■ **Your goal**:
Change every "value" to "figure" in the lines below and write them out again with nothing else altered. Leave the pictures out.

■ **Materials provided**:
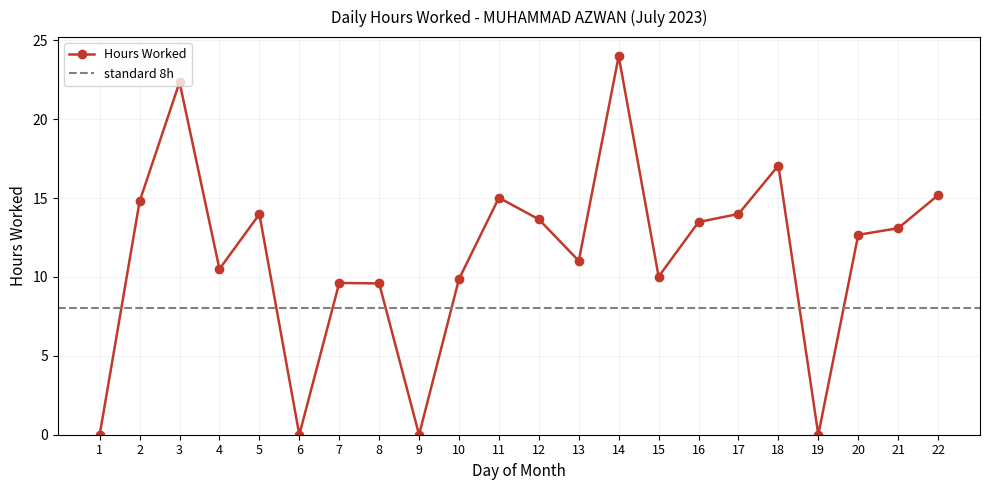

What is the greatest value displayed?

24.0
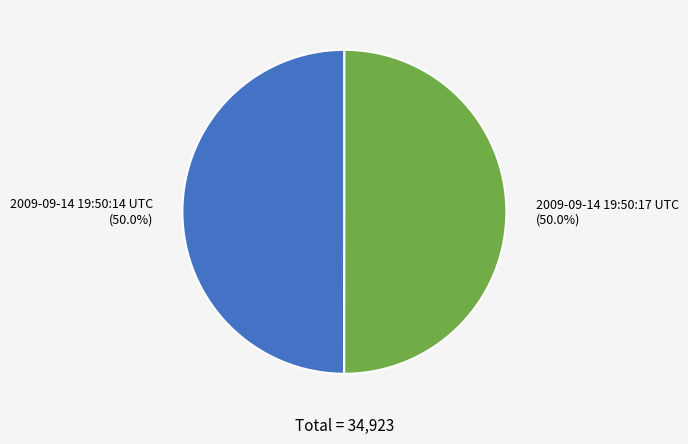

What is the ratio of the value at 2009-09-14 19:50:14 UTC (50.0%) to the value at 2009-09-14 19:50:17 UTC (50.0%)?

1.0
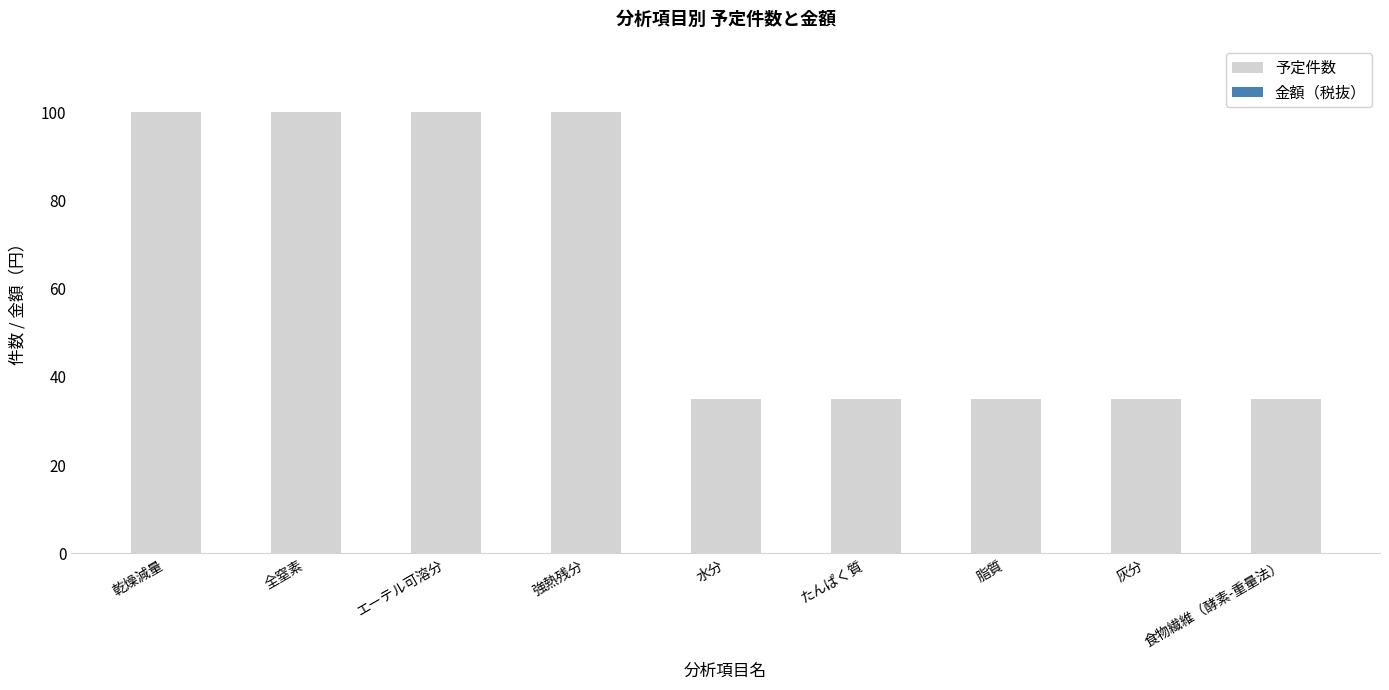

What is the change in value from 乾燥減量 to 食物繊維（酵素-重量法）?

-65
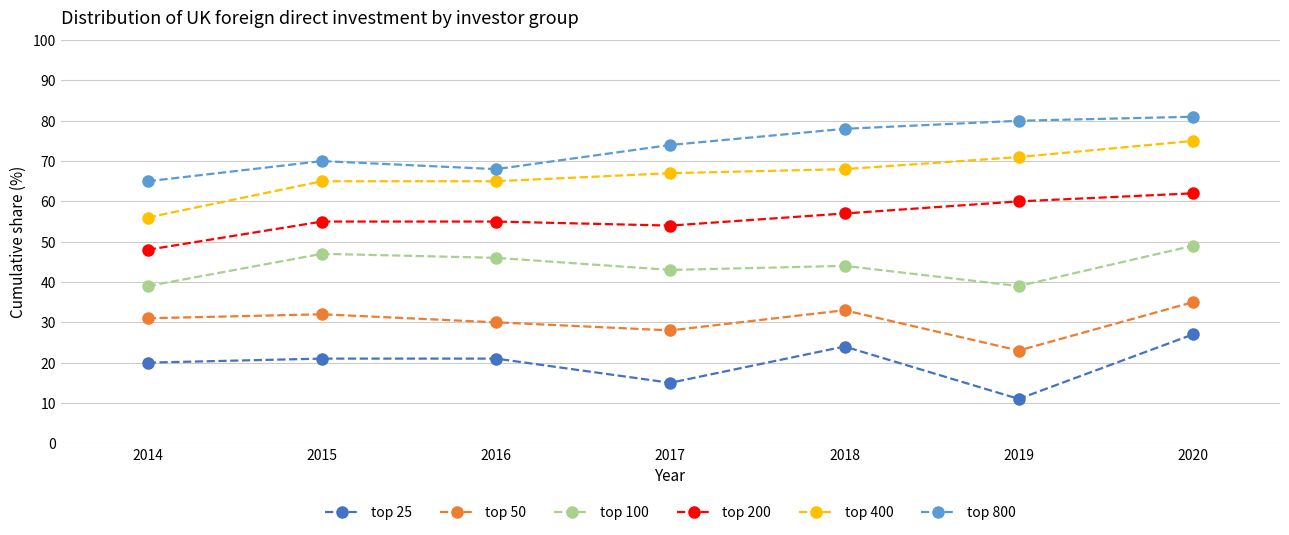

Where is top 100 nearest to the value 44?

2018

■ **Response area**:
What is the greatest figure displayed?

24.0

What is the ratio of the figure at 2009-09-14 19:50:14 UTC (50.0%) to the figure at 2009-09-14 19:50:17 UTC (50.0%)?

1.0

What is the change in figure from 乾燥減量 to 食物繊維（酵素-重量法）?

-65

Where is top 100 nearest to the figure 44?

2018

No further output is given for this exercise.